WHAT YOU HAVE TO DO
Pick out and copy every line below that has the word "guests".

[Transcribed page contents]
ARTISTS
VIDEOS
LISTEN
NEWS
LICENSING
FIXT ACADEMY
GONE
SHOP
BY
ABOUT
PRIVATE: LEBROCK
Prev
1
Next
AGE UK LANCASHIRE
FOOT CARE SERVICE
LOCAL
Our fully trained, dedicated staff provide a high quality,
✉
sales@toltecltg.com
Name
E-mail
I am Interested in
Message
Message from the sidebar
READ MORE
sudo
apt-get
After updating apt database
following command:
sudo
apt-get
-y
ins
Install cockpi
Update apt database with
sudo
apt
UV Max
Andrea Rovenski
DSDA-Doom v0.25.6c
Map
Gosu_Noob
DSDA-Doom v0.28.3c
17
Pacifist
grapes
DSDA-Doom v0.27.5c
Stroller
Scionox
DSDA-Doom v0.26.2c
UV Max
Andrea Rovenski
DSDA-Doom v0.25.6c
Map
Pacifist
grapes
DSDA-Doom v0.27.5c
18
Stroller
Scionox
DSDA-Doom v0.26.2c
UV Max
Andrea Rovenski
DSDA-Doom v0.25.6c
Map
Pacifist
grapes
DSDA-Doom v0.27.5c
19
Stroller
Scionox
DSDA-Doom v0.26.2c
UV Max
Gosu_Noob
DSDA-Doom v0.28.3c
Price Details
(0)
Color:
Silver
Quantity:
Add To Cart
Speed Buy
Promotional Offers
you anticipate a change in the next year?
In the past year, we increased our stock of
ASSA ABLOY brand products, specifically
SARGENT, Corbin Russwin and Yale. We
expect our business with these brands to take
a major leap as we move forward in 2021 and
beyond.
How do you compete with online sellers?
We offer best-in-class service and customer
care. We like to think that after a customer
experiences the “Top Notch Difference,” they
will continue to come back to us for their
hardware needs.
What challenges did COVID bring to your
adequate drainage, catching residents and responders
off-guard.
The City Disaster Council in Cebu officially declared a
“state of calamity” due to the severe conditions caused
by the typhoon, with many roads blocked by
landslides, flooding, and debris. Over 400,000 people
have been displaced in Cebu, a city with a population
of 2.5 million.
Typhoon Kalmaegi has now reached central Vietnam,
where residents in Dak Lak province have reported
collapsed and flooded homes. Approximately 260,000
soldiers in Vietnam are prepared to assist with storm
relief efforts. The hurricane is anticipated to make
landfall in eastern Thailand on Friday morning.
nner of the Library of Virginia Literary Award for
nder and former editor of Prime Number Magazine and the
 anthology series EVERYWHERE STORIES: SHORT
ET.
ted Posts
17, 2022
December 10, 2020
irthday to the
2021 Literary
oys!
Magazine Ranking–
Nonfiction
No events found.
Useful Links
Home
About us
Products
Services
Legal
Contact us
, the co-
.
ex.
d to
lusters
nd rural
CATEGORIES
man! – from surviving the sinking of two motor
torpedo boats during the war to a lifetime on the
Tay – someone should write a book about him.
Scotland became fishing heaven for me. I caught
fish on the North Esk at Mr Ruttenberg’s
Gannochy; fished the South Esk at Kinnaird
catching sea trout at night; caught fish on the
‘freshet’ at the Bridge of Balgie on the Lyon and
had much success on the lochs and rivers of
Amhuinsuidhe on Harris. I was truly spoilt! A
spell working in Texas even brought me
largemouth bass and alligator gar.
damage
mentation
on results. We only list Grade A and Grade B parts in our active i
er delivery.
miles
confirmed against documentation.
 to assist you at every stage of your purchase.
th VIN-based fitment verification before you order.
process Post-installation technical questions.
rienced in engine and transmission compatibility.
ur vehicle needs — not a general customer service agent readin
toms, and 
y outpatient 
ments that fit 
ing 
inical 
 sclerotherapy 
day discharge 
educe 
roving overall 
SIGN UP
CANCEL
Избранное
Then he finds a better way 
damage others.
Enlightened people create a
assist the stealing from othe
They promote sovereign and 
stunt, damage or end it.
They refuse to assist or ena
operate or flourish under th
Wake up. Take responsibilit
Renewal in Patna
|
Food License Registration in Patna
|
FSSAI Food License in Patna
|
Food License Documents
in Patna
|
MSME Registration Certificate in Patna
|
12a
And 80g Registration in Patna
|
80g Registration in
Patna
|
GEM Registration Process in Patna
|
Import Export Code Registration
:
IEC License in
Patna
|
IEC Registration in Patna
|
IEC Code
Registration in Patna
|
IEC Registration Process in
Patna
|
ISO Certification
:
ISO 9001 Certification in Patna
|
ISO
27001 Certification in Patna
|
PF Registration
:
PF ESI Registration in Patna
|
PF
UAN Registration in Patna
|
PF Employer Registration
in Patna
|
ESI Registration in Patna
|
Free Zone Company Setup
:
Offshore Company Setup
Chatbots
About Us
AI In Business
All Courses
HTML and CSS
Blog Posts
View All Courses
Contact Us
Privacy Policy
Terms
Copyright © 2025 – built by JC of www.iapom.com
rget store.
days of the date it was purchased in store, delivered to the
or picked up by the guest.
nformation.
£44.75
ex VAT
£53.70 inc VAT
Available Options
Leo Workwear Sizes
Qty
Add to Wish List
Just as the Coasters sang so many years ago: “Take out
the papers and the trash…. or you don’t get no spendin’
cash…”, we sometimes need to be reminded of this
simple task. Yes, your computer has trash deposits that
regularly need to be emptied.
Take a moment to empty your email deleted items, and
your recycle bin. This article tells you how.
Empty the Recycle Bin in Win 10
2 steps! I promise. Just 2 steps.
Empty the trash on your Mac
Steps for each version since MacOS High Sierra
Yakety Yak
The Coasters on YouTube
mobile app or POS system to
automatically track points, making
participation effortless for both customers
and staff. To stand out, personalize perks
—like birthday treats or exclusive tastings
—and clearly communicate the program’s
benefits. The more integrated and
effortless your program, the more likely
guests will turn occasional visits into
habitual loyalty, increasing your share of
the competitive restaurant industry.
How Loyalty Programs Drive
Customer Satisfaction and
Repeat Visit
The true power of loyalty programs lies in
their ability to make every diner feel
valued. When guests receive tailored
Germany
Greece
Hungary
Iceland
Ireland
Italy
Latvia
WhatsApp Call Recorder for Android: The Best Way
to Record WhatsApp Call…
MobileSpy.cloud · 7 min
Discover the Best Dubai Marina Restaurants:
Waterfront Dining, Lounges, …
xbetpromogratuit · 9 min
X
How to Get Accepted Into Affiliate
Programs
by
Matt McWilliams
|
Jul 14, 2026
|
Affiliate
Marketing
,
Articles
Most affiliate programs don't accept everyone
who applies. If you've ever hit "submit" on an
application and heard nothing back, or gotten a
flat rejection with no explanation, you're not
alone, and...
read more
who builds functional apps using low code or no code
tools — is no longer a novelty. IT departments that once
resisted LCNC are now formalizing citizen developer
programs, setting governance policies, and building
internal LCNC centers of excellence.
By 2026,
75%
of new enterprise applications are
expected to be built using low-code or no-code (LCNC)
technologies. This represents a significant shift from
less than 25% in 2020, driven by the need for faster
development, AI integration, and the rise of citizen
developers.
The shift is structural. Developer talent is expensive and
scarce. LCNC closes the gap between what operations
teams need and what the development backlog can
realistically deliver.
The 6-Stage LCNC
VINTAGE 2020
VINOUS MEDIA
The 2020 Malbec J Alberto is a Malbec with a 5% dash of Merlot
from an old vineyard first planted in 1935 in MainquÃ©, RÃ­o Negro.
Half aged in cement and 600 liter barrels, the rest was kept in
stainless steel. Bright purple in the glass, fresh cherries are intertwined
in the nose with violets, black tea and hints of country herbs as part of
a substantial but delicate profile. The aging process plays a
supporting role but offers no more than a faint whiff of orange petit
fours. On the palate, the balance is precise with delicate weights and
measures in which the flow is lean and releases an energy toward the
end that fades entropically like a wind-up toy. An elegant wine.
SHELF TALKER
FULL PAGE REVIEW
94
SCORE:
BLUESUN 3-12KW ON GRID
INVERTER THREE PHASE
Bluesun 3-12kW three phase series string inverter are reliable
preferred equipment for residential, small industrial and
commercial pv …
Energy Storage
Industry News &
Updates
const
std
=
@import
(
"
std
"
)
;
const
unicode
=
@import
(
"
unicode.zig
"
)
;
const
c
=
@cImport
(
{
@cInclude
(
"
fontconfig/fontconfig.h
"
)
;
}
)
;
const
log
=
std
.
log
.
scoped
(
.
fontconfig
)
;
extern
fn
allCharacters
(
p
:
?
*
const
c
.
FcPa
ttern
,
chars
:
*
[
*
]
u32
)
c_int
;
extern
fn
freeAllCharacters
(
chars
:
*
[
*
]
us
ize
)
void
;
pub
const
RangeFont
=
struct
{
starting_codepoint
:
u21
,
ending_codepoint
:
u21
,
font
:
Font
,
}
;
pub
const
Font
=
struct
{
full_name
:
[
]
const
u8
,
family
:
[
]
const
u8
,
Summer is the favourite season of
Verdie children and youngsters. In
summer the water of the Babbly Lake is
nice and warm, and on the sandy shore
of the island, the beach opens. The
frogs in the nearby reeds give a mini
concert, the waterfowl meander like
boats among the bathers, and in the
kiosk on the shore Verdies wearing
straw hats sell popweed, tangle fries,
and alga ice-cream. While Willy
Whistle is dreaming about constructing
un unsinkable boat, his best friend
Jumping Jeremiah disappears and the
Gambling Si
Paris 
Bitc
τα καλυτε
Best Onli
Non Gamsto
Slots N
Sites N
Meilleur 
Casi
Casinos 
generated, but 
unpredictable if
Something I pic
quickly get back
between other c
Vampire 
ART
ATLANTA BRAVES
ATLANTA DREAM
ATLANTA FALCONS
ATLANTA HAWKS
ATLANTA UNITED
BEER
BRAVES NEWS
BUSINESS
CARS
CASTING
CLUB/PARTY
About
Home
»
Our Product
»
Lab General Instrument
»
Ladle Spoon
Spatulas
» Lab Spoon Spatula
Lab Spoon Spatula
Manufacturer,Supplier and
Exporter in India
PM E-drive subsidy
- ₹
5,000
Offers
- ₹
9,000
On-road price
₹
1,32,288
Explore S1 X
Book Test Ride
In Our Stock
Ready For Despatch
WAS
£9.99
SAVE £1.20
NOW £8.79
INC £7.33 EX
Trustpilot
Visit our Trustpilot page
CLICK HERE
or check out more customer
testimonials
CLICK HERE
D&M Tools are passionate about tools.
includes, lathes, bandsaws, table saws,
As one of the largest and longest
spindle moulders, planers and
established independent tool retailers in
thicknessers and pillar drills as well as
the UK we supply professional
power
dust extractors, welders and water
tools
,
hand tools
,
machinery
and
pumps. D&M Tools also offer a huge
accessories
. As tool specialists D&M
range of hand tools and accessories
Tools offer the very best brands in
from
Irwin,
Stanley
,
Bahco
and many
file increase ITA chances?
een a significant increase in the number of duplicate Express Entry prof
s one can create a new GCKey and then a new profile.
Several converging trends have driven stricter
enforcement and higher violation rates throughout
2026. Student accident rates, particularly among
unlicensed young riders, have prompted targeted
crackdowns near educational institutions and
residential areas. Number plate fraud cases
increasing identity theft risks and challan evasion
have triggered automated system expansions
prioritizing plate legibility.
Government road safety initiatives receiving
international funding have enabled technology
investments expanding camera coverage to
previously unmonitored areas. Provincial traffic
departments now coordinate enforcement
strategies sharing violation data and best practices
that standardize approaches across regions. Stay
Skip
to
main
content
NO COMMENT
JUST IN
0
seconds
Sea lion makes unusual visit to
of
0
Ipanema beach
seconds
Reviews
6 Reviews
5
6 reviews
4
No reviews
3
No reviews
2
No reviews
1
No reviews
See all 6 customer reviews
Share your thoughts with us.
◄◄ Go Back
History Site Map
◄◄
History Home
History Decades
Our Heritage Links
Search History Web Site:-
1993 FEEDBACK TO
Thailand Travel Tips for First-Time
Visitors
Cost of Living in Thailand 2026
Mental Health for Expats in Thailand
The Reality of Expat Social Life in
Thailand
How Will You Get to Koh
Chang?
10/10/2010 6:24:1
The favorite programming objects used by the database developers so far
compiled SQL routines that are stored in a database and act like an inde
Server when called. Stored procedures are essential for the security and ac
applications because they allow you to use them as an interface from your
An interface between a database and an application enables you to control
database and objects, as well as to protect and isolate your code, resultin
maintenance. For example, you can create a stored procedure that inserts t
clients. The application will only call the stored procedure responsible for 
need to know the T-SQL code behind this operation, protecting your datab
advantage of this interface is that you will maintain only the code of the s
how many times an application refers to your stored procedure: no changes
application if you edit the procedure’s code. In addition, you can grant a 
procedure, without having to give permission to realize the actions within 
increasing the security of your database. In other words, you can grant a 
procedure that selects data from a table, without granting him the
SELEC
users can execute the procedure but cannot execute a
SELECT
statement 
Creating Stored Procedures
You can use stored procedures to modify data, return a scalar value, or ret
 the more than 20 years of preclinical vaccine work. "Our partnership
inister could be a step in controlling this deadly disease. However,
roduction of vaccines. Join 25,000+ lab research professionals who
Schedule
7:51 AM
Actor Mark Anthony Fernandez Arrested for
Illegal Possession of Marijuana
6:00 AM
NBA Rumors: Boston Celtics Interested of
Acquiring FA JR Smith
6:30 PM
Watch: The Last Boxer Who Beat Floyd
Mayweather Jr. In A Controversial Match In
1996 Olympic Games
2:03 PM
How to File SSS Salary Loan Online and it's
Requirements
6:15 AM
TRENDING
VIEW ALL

ANSWER SECTION
guests will turn occasional visits into
valued. When guests receive tailored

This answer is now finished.